- To start this project, Romy has begun to search through secondary sources on medieval disability in order to find relevant primary sources. In this search she has encountered some interesting arguments from historians. On the more ridiculous end: some argue that ugliness itself is a disability, specifically in women. More complicated: the theory that, in medieval literature, werewolves universally act as metaphors for people with ‘madness’ (the origins of the word ‘lunacy’, etc).
- Unsurprisingly: most medieval sources on disability seem to include the more ‘obvious’ kinds of disability, such as blindness, disfigurement, and crippled limbs– things that you can see immediately when you look at a person.

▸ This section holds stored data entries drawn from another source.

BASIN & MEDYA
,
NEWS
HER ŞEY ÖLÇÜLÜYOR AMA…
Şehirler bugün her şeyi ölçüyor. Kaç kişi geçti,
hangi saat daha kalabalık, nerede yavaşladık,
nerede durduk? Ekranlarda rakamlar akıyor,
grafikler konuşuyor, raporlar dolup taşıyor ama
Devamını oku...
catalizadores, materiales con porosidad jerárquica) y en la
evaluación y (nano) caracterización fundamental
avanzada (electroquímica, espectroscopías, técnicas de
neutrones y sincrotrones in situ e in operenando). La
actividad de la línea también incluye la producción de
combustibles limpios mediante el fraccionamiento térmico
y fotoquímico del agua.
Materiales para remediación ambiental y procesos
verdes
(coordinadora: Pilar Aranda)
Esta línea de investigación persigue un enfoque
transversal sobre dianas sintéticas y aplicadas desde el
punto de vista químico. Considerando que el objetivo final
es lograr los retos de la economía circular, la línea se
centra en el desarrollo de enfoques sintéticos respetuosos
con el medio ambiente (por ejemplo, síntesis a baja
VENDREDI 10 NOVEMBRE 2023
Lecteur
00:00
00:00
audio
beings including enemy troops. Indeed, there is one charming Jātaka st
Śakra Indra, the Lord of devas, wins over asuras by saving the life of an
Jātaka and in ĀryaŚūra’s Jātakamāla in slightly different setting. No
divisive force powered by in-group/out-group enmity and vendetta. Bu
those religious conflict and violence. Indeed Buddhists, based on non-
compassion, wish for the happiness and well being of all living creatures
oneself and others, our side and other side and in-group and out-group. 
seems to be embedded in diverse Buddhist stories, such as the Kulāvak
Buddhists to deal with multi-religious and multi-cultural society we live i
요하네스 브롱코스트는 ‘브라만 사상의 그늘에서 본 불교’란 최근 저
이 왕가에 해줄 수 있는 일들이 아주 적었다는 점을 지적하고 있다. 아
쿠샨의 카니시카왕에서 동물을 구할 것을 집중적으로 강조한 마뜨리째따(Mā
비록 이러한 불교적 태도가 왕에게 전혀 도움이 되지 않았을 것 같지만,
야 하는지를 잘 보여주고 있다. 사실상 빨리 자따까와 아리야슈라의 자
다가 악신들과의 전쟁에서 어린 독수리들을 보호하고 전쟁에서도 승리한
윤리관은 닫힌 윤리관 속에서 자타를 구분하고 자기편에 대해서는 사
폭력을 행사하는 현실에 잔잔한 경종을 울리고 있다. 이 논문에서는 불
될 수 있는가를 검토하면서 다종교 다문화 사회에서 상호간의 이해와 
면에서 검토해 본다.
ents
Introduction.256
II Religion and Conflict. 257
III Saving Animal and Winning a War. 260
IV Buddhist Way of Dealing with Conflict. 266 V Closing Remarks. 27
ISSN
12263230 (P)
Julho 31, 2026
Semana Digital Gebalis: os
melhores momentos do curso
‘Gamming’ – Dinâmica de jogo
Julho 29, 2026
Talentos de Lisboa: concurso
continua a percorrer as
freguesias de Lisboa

- Disability could be a tool of ‘othering’ entire groups of people, as was the case with the Irish, whose ‘deformities’ were supposedly the result of sexual relations with animals.
- Something striking about the presence of disability in medieval literature: disability is always used as a device to teach a lesson. There is always an important reason why a person is blind or crippled, even though as many (likely more) people in the medieval world would have been disabled as there are today. Overwhelmingly, disability is assigned a moral significance: a person with a disability is being punished by God for something they’ve done wrong, or a person becomes ‘freed’ from their disability by God as a reward for some pious act.
Category:Medieval Disability
Defining the word ‘disability’ is difficult in modern times: the task of defining ‘disability’ in the context of medieval Europe [and the Middle East] is even more of a challenge. Romy Negrin ’24 is working on compiling a ‘reading list’ on concepts of medieval disability, working to find primary sources that could be used to build a class on the topic in the future.